By SIMON HENDERY tourism writer
New Zealand's largest tourist operator, Tourism Holdings, made a $6.6 million profit during the second half of last year - $1 million less than for the same period in 1999.
Two weeks ago, the firm warned that its profit for the year to June 30 would be below forecast because of the disappointing performance of its Australian operations.
The company's investments include the Maui and Britz campervan fleet in New Zealand and Australia, Kelly Tarlton's Underwater World in Auckland and the Waitomo glow-worm caves.
"Notwithstanding the considerable efforts undertaken by management, the Australian situation has only now started to firm," Tourism Holdings chairman Keith Smith said yesterday.

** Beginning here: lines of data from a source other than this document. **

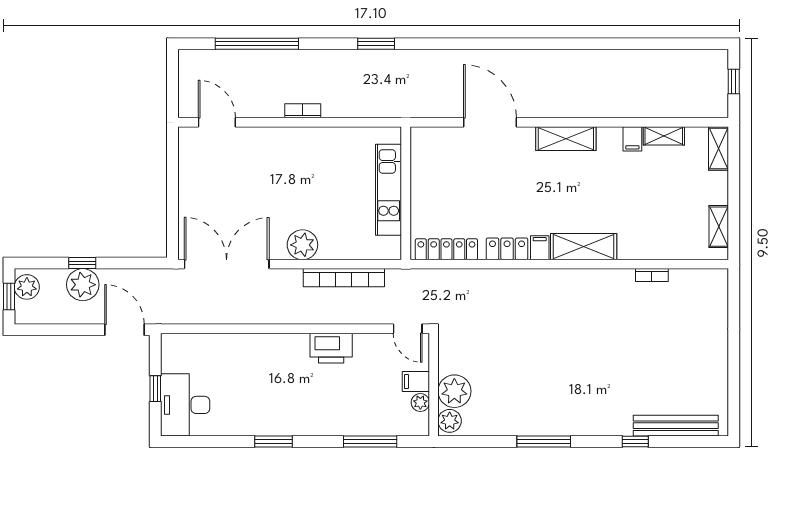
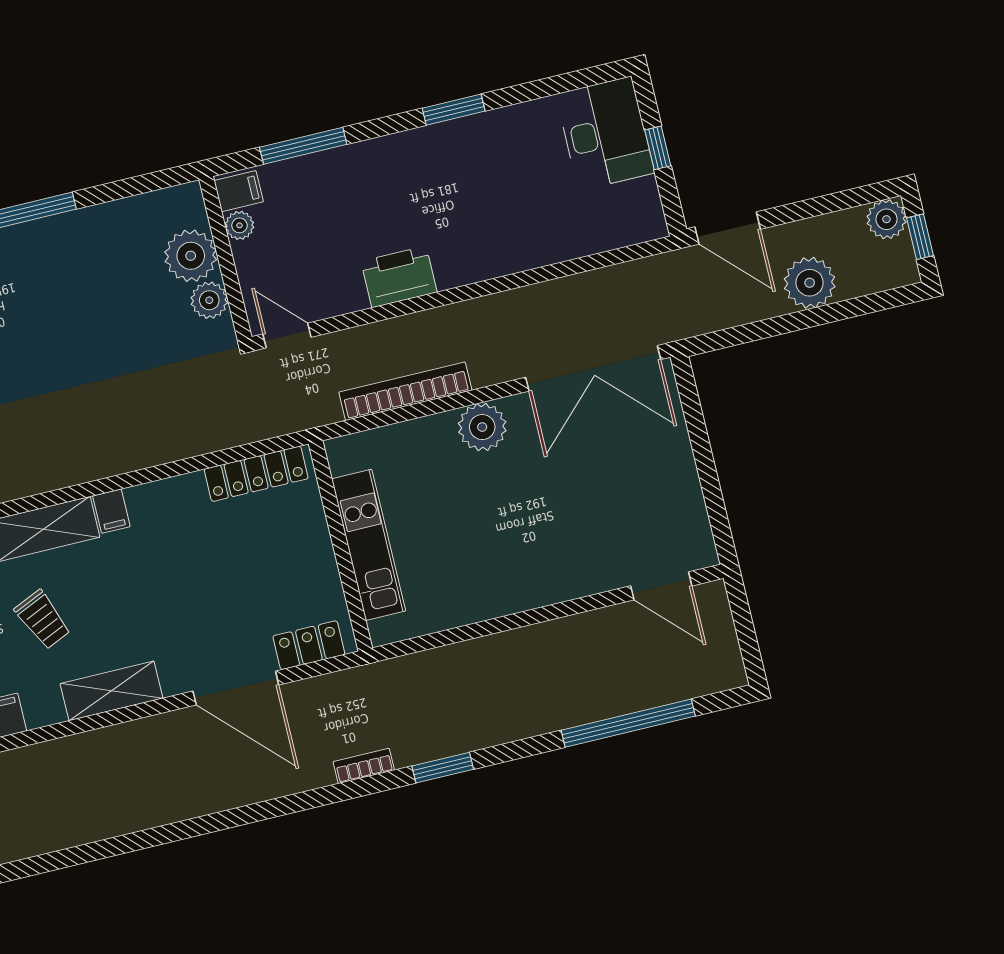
bookcase: (303, 111) -> (364, 766), moved, turned 180
trolley: (597, 192) -> (43, 620), added
locker: (507, 249) -> (309, 645), moved, turned 180
window: (82, 263) -> (818, 316), removed
plant: (27, 287) -> (886, 219), moved
filing cabinet: (416, 382) -> (239, 191), moved
plant: (450, 421) -> (209, 300), moved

"The indications are that the disruption to normal visitor flows caused by the Sydney Olympics, particularly to our key German market, has had a definite impact on this year's trading performance."

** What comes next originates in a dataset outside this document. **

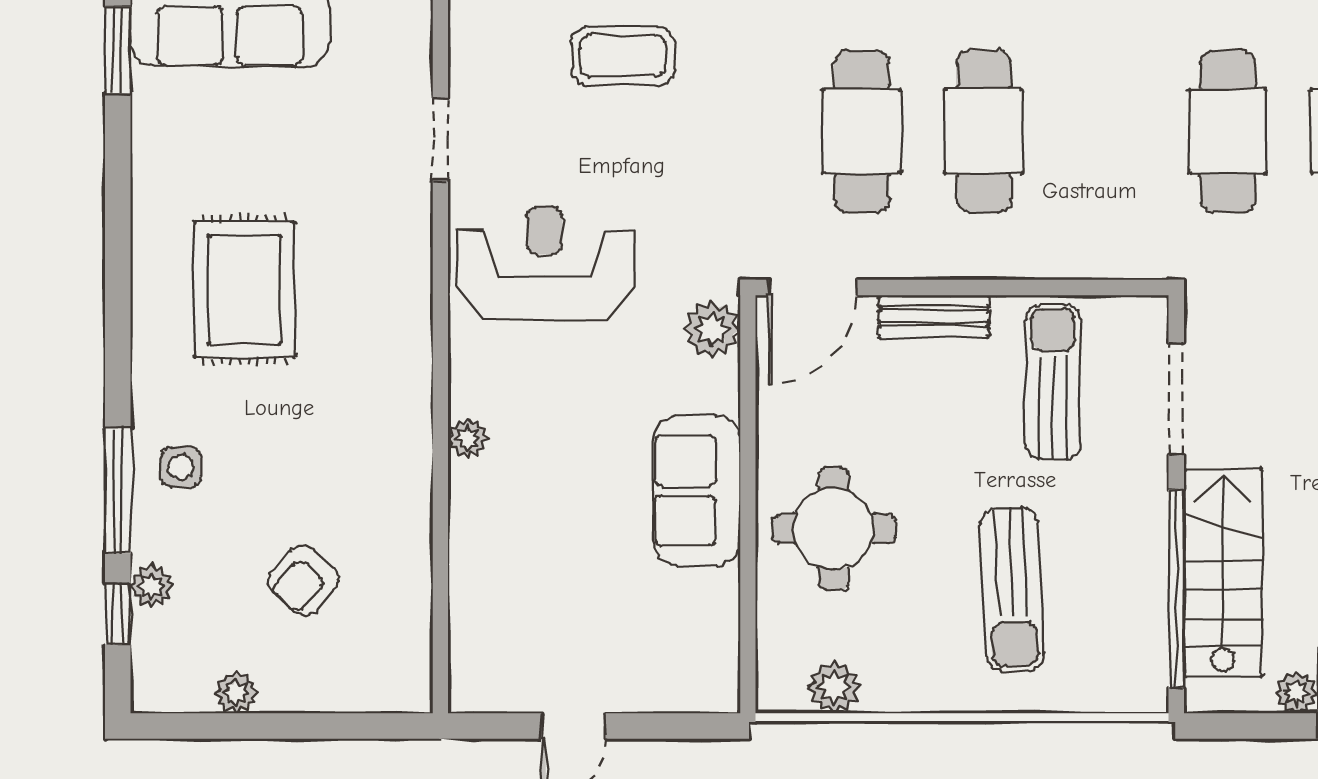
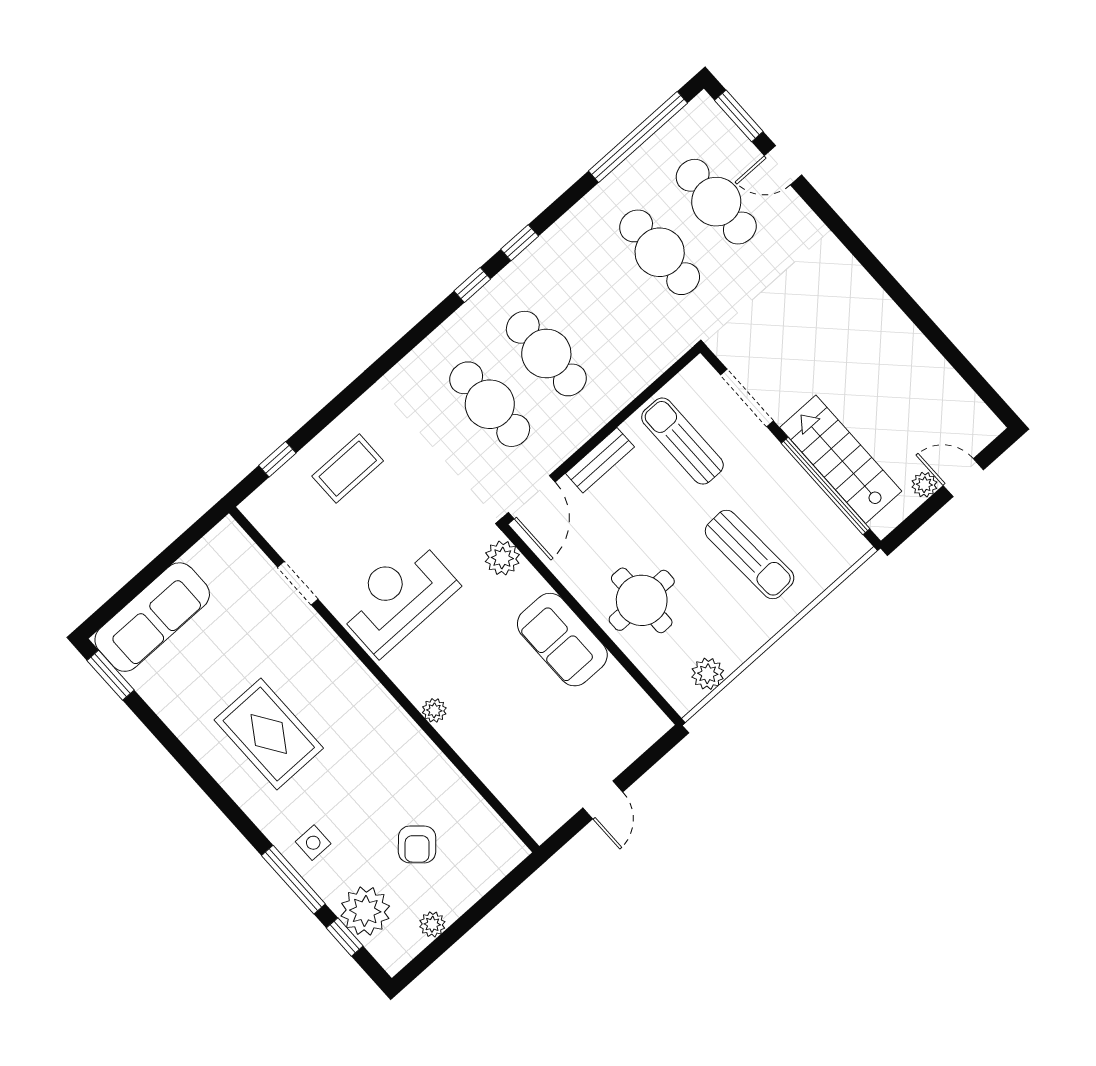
plant: (152, 586) -> (365, 911), width x1.87, depth x1.87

Despite the result, Tourism Holdings shares closed up 6c, or 4.4 per cent, at $1.43 yesterday.
One analyst, who asked not to be named, said the stock was up because the market had "factored in the worst" after the profit warning.
An earlier profit warning was issued in November, meaning Tourism Holdings had almost halved its forecast profit from $26.8 million in September to between $14 million and $16 million.
The analyst said the company was undervalued at its current price, but the market was waiting for it to deliver on its potential.
Restructuring over the past two years had correctly focused the company on the higher-return, less-cyclical, transport side of the tourism industry, the analyst said.
Tourism Holdings will pay a dividend of 4c a share on March 23, equal to its interim payout last year.